DATA PROVIDED START

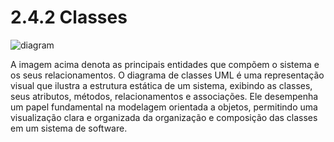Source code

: # 2.4.2 Classes

![diagram](https://www.plantuml.com/plantuml/svg/0/ZLLBRzim33utlqB8QLkH0BiQHTUWpRe1Qp6qs2deGP6OH8iikNfa2RR-zr6obSYnFUnYINn8_FYHz8rrr3XVoX6Jr5eoOqxiX3kGnU8dtT5YQQQ-WYbbTbfg3dAQ35vUoE_HnKJmWZmx8zGQ3tGleI0p_CwLBr70mJ8ZAYUqoinWHwMdGVW0RgEvpNI_jDbAJVa3tHT4A9U9Ri4uiHACEdpagtAm1ZDwQ-BEb1ZNs-Y8Ot9DnX_6BNr1sEba4t3E3U0wYBlMzy5cK6Kdwmo0omHSe4YmNCGmikpeLza1CxS4ay0pNLOIIb0dzmJvXmLJOsr2Rw16UK4yBhOdEqC0Cvi-a4wuGEufJEsWXHhBw2vI4xw1PSLRvqHZGLQuH6mveSk3WyLBVPFpM19PFCzH56igWN-2Lm_MHVmvkf23Z-EZkY2ctfsNTyUlSJmQ58GssvH3xOtzH_gYkYzpYfPvfYWpMXtANCAv2Dr0vPTmIKrzX-Nc_SamomdqK8YDlhU43M0MPkx8rZczM82Prkajv1rD3Tk87U2DIwqbK1LSn5e1_ona7xbDA3t47l4cD8cP3F10pxSy_gVduvL3sGhAlbIjl9IFRKfPbJSmAAEbRBNinQG28pHFNLrjjCelW98AcLjZTDWl-RCxl216ZuLoYm5sLEtiRqArp9KLIfyQhXRk7IXBpyNtcBcEy3lOLoyiFOb1qQLiFuLeCPeddQR-vHhSpEDWDrZLOD-znrx6X00BeLzz8X02u9RS6uf3d2VJmtNj6l8UMYRu9OYNmiuOqrwvHwtc-qeOu45_3A9by4spRLT_Ypx8YQ3I3byoh-7buhw94midbLbdrfp_KjeUOSWq2fmnzQuzOZhsZHnhE6v6M4HWLfH1hE0xS5WzfsVI-UhFT1eDHZUOR_p5_mK0)

A imagem acima denota as principais entidades que compõem o sistema e os seus relacionamentos. O diagrama de classes UML
é uma representação visual que ilustra a estrutura estática de um sistema, exibindo as classes, seus atributos, métodos,
relacionamentos e associações. Ele desempenha um papel fundamental na modelagem orientada a objetos, permitindo uma 
visualização clara e organizada da organização e composição das classes em um sistema de software.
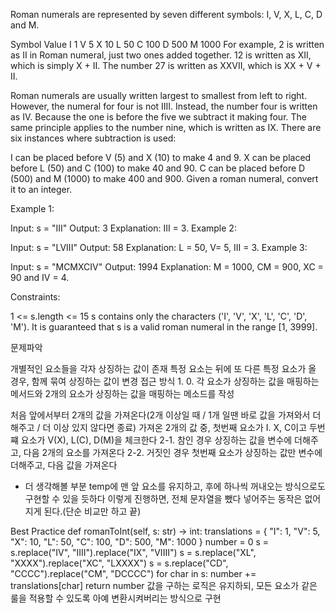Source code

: Roman numerals are represented by seven different symbols: I, V, X, L, C, D and M.

Symbol       Value
I             1
V             5
X             10
L             50
C             100
D             500
M             1000
For example, 2 is written as II in Roman numeral, just two ones added together. 12 is written as XII, which is simply X + II. The number 27 is written as XXVII, which is XX + V + II.

Roman numerals are usually written largest to smallest from left to right. However, the numeral for four is not IIII. Instead, the number four is written as IV. Because the one is before the five we subtract it making four. The same principle applies to the number nine, which is written as IX. There are six instances where subtraction is used:

I can be placed before V (5) and X (10) to make 4 and 9. 
X can be placed before L (50) and C (100) to make 40 and 90. 
C can be placed before D (500) and M (1000) to make 400 and 900.
Given a roman numeral, convert it to an integer.

Example 1:

Input: s = "III"
Output: 3
Explanation: III = 3.
Example 2:

Input: s = "LVIII"
Output: 58
Explanation: L = 50, V= 5, III = 3.
Example 3:

Input: s = "MCMXCIV"
Output: 1994
Explanation: M = 1000, CM = 900, XC = 90 and IV = 4.
 

Constraints:

1 <= s.length <= 15
s contains only the characters ('I', 'V', 'X', 'L', 'C', 'D', 'M').
It is guaranteed that s is a valid roman numeral in the range [1, 3999].


문제파악

개별적인 요소들을 각자 상징하는 값이 존재
특정 요소는 뒤에 또 다른 특정 요소가 올 경우, 함께 묶여 상징하는 값이 변경
접근 방식 1.
0. 각 요소가 상징하는 값을 매핑하는 메서드와 2개의 요소가 상징하는 값을 매핑하는 메소드를 작성

처음 앞에서부터 2개의 값을 가져온다(2개 이상일 때 / 1개 일땐 바로 값을 가져와서 더해주고 / 더 이상 있지 않다면 종료)
가져온 2개의 값 중, 첫번째 요소가 I. X, C이고 두번쨰 요소가 V(X), L(C), D(M)을 체크한다
2-1. 참인 경우
상징하는 값을 변수에 더해주고, 다음 2개의 요소를 가져온다
2-2. 거짓인 경우
첫번째 요소가 상징하는 값만 변수에 더해주고, 다음 값을 가져온다

+ 더 생각해볼 부분
temp에 맨 앞 요소를 유지하고, 후에 하나씩 꺼내오는 방식으로도 구현할 수 있을 듯하다
이렇게 진행하면, 전체 문자열을 뺐다 넣어주는 동작은 없어지게 된다.(단순 비교만 하고 끝)


Best Practice
def romanToInt(self, s: str) -> int:
        translations = {
            "I": 1,
            "V": 5,
            "X": 10,
            "L": 50,
            "C": 100,
            "D": 500,
            "M": 1000
        }
        number = 0
        s = s.replace("IV", "IIII").replace("IX", "VIIII")
        s = s.replace("XL", "XXXX").replace("XC", "LXXXX")
        s = s.replace("CD", "CCCC").replace("CM", "DCCCC")
        for char in s:
            number += translations[char]
        return number
값을 구하는 로직은 유지하되, 모든 요소가 같은 룰을 적용할 수 있도록 아예 변환시켜버리는 방식으로 구현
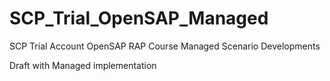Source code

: # SCP_Trial_OpenSAP_Managed
SCP Trial Account OpenSAP RAP Course Managed Scenario Developments

Draft with Managed implementation
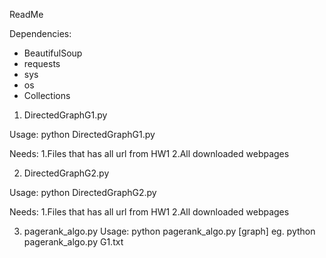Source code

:ReadMe

Dependencies:
  
  - BeautifulSoup
  - requests
  - sys
  - os
  - Collections


1. DirectedGraphG1.py

Usage: 
      python DirectedGraphG1.py

Needs:
1.Files that has all url from HW1
2.All downloaded webpages


2. DirectedGraphG2.py

Usage: python DirectedGraphG2.py

Needs:
1.Files that has all url from HW1
2.All downloaded webpages

3. pagerank_algo.py
Usage: python pagerank_algo.py [graph]
eg.    python pagerank_algo.py G1.txt
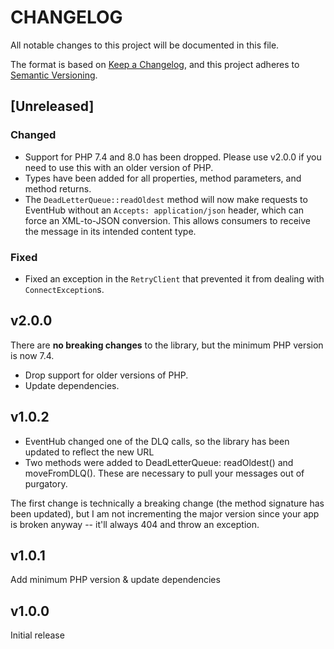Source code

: # CHANGELOG
All notable changes to this project will be documented in this file.

The format is based on [Keep a Changelog](https://keepachangelog.com/en/1.1.0/),
and this project adheres to [Semantic Versioning](https://semver.org/spec/v2.0.0.html).

## [Unreleased]
### Changed
- Support for PHP 7.4 and 8.0 has been dropped. Please use v2.0.0 if you need to use this with an older version of PHP.
- Types have been added for all properties, method parameters, and method returns.
- The `DeadLetterQueue::readOldest` method will now make requests to EventHub without an `Accepts: application/json` header, which can force an XML-to-JSON conversion. This allows consumers to receive the message in its intended content type.

### Fixed
- Fixed an exception in the `RetryClient` that prevented it from dealing with `ConnectException`s.

## v2.0.0
There are **no breaking changes** to the library, but the minimum PHP version is now 7.4.

- Drop support for older versions of PHP.
- Update dependencies.

## v1.0.2
- EventHub changed one of the DLQ calls, so the library has been updated to reflect the new URL
- Two methods were added to DeadLetterQueue: readOldest() and moveFromDLQ(). These are necessary to pull your messages out of purgatory.

The first change is technically a breaking change (the method signature has been updated), but I am not incrementing the major version since your app is broken anyway -- it'll always 404 and throw an exception.

## v1.0.1
Add minimum PHP version & update dependencies

## v1.0.0
Initial release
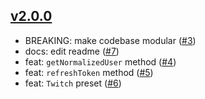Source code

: ## [v2.0.0](https://github.com/azurystudio/authenticus/releases/tag/v2.0.0)

* BREAKING: make codebase modular ([#3](https://github.com/azurystudio/authenticus/pull/3))
* docs: edit readme ([#7](https://github.com/azurystudio/authenticus/pull/7))
* feat: `getNormalizedUser` method ([#4](https://github.com/azurystudio/authenticus/pull/4))
* feat: `refreshToken` method ([#5](https://github.com/azurystudio/authenticus/pull/5))
* feat: `Twitch` preset ([#6](https://github.com/azurystudio/authenticus/pull/6))

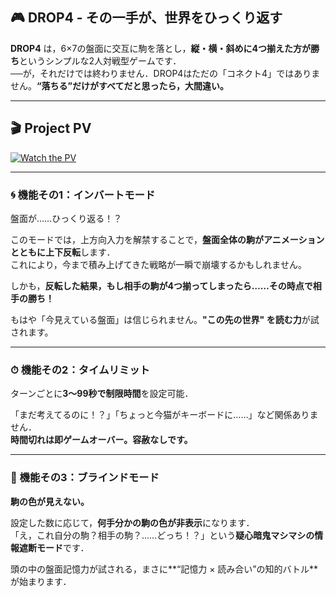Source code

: ## 🎮 DROP4 - その一手が、世界をひっくり返す

**DROP4** は，6×7の盤面に交互に駒を落とし，**縦・横・斜めに4つ揃えた方が勝ち**というシンプルな2人対戦型ゲームです．  
──が，それだけでは終わりません．DROP4はただの「コネクト4」ではありません。**“落ちる”だけがすべてだと思ったら，大間違い。**

---


## 🎬 Project PV

[![Watch the PV](https://img.youtube.com/vi/ZV4hyIQoXTY/0.jpg)](https://youtu.be/ZV4hyIQoXTY)

---

### 🌀 機能その1：インバートモード

盤面が……ひっくり返る！？

このモードでは，上方向入力を解禁することで，**盤面全体の駒がアニメーションとともに上下反転**します．  
これにより，今まで積み上げてきた戦略が一瞬で崩壊するかもしれません。

しかも，**反転した結果，もし相手の駒が4つ揃ってしまったら……その時点で相手の勝ち！**

もはや「今見えている盤面」は信じられません。**"この先の世界" を読む力**が試されます。

---

### ⏱ 機能その2：タイムリミット

ターンごとに**3〜99秒で制限時間**を設定可能．

「まだ考えてるのに！？」「ちょっと今猫がキーボードに……」など関係ありません．  
**時間切れは即ゲームオーバー。容赦なしです。**

---

### 🎲 機能その3：ブラインドモード

**駒の色が見えない。**

設定した数に応じて，**何手分かの駒の色が非表示**になります．  
「え，これ自分の駒？相手の駒？……どっち！？」という**疑心暗鬼マシマシの情報遮断モード**です．

頭の中の盤面記憶力が試される，まさに**“記憶力 × 読み合い”の知的バトル**が始まります．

DATA PROVIDED END

**EXERCISE DIRECTIONS:** Out of the preceding entries, pull every line containing the string "older".

**ANSWER TO THIS PROBLEM:**
- Support for PHP 7.4 and 8.0 has been dropped. Please use v2.0.0 if you need to use this with an older version of PHP.
- Drop support for older versions of PHP.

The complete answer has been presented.